::: TEXTE

Les présidents des deux grandes organisations professionnelles du bâtiment allemandes, le Dr Hans-Hartwig Loewenstein pour la ZDB (artisans et PME du bâtiment) et le professeur Thomas Bauer pour la HDB (industrie de la construction), ont accepté de s'exprimer dans Constructif sur l'image du bâtiment en Allemagne et leurs efforts pour contribuer à son amélioration.

Hans-Hartwig Loewenstein : Le « tournant énergétique », un atout pour le secteur

Quelle est l'image du secteur du bâtiment en Allemagne ? Comment situez-vous cette image par rapport à celles d'autres secteurs d'activité ?

Hans-Hartwig Loewenstein. Le bâtiment est associé à la destruction d'emplois, au travail clandestin et aux mauvaises perspectives économiques, y compris à cause de la récession que le secteur a subie de 1996 à 2007. Notre image auprès du public est probablement moins bonne que celles de l'industrie électrique, de la métallurgie ou de l'automobile. Toutefois, il est possible que notre image publique soit marquée aussi par des malentendus difficiles à surmonter et qu'elle pâtisse d'un manque d'information.

À votre avis, comment évolue cette image ?

::::::

▸ CONSIGNE: Reproduisez le passage du texte commençant par « Hans-Hartwig Loewenstein. Le » et se poursuivant jusqu'à « d'un manque d'information. ». Les items constituent un matériau distinct du texte.

::: JEU DE DONNÉES

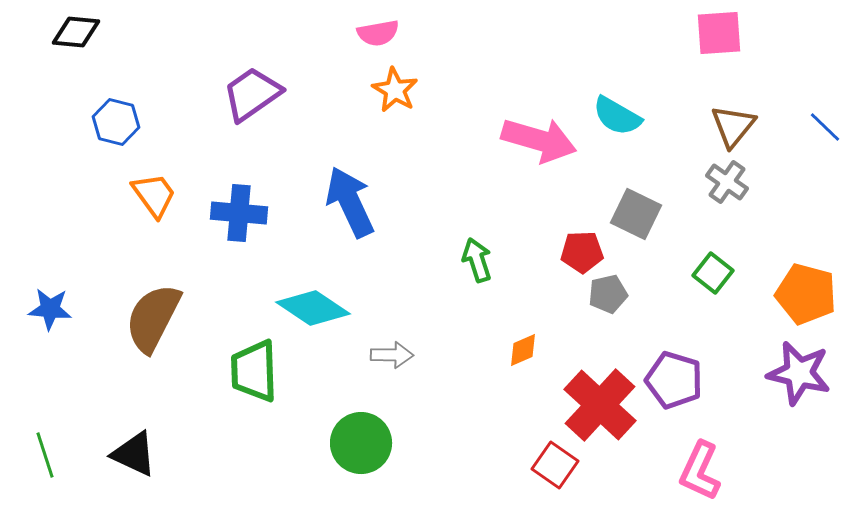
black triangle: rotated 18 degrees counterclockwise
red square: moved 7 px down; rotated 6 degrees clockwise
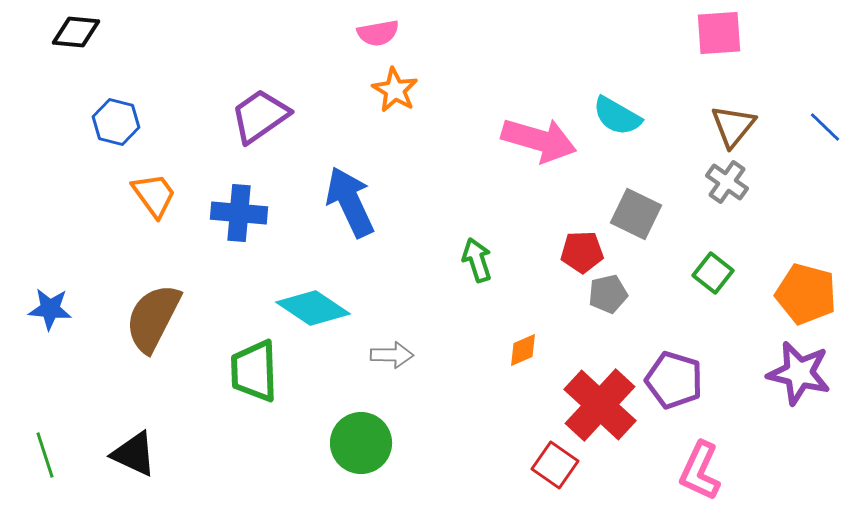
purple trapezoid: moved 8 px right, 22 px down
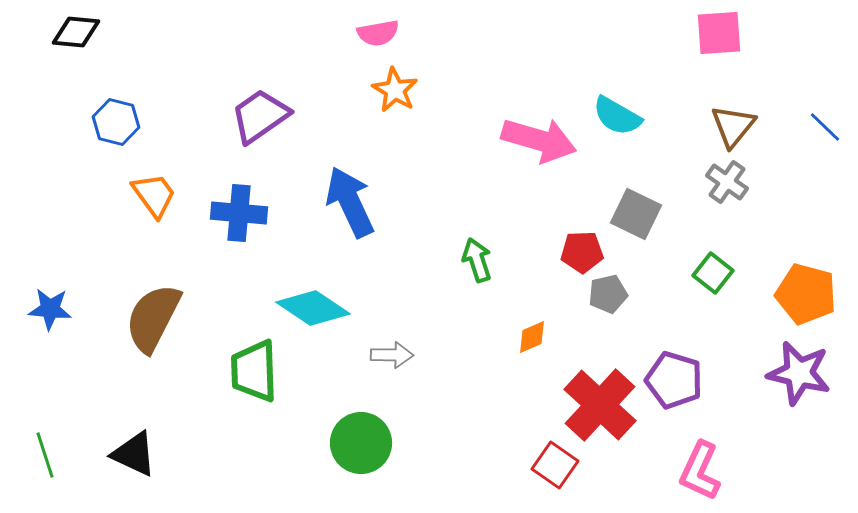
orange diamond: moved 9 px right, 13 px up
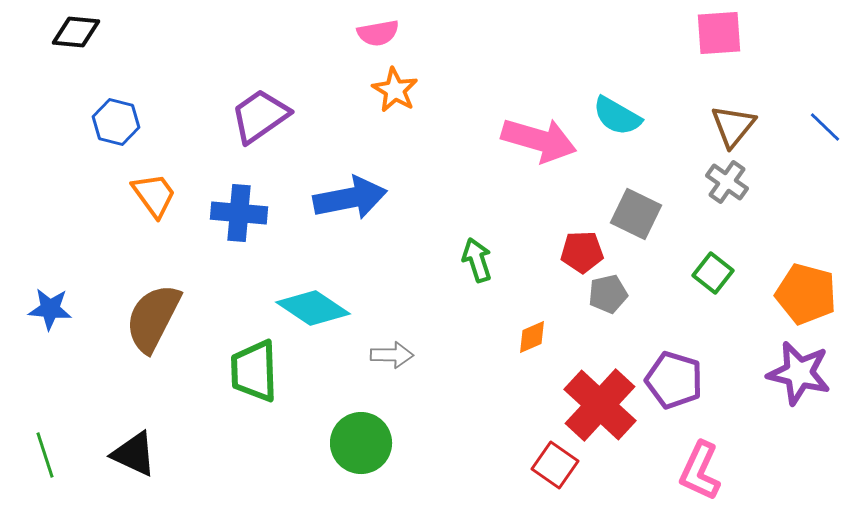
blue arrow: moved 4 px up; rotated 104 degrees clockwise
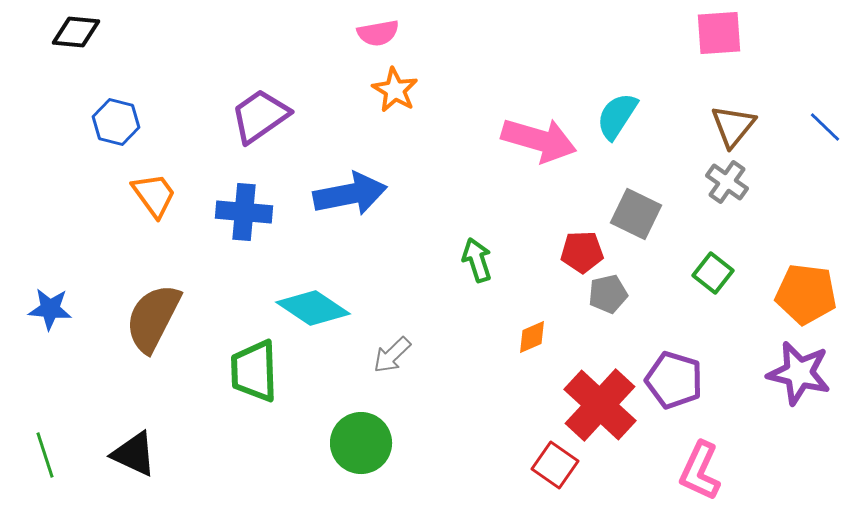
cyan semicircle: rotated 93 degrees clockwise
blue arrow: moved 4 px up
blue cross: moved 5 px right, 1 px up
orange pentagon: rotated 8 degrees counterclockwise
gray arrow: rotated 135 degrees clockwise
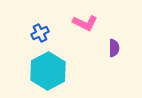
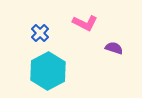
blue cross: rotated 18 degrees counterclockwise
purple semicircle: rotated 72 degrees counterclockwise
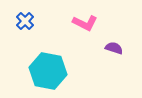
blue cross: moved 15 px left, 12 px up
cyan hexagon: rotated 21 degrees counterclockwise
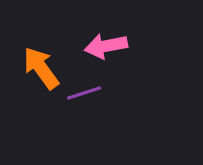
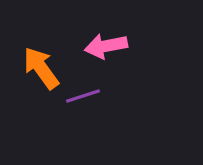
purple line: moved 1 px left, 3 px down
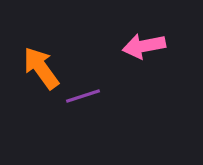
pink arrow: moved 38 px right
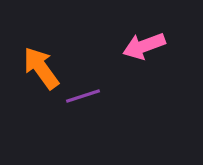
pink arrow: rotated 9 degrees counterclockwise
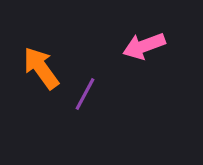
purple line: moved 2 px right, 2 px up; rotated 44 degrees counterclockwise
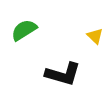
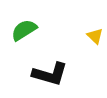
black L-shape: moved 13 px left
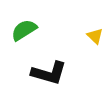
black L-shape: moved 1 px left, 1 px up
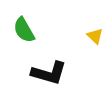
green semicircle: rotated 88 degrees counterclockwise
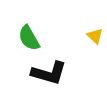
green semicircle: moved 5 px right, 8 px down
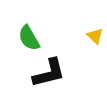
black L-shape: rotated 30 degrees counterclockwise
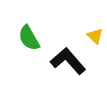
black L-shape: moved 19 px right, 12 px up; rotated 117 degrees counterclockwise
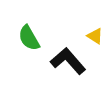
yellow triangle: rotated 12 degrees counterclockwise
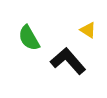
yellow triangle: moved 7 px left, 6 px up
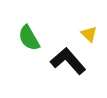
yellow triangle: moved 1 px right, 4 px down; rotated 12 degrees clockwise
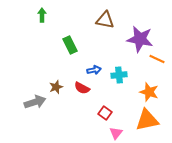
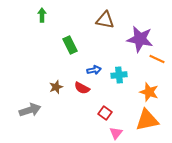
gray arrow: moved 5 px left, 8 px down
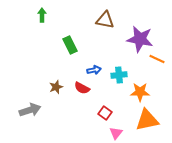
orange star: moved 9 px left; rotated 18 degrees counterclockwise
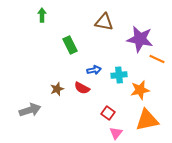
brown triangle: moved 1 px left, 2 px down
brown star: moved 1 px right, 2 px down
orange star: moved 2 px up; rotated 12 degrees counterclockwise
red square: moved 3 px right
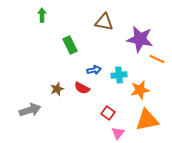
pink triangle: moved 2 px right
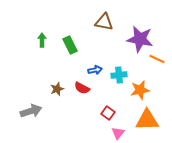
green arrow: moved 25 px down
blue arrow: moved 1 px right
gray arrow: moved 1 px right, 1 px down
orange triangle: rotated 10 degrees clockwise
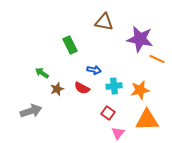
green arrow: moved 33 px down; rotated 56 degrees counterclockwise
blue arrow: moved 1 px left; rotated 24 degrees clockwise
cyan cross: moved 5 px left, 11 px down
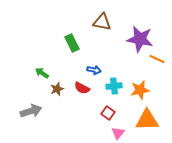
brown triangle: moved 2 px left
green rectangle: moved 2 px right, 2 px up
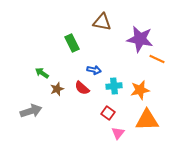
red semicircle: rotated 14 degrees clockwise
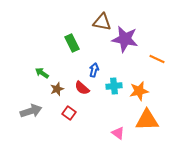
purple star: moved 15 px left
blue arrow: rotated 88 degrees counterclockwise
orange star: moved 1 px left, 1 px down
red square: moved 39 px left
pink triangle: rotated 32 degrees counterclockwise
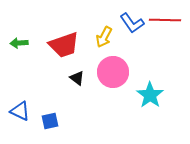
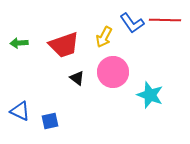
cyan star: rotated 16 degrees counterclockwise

::::::

▸ SOLUTION:
Hans-Hartwig Loewenstein. Le bâtiment est associé à la destruction d'emplois, au travail clandestin et aux mauvaises perspectives économiques, y compris à cause de la récession que le secteur a subie de 1996 à 2007. Notre image auprès du public est probablement moins bonne que celles de l'industrie électrique, de la métallurgie ou de l'automobile. Toutefois, il est possible que notre image publique soit marquée aussi par des malentendus difficiles à surmonter et qu'elle pâtisse d'un manque d'information.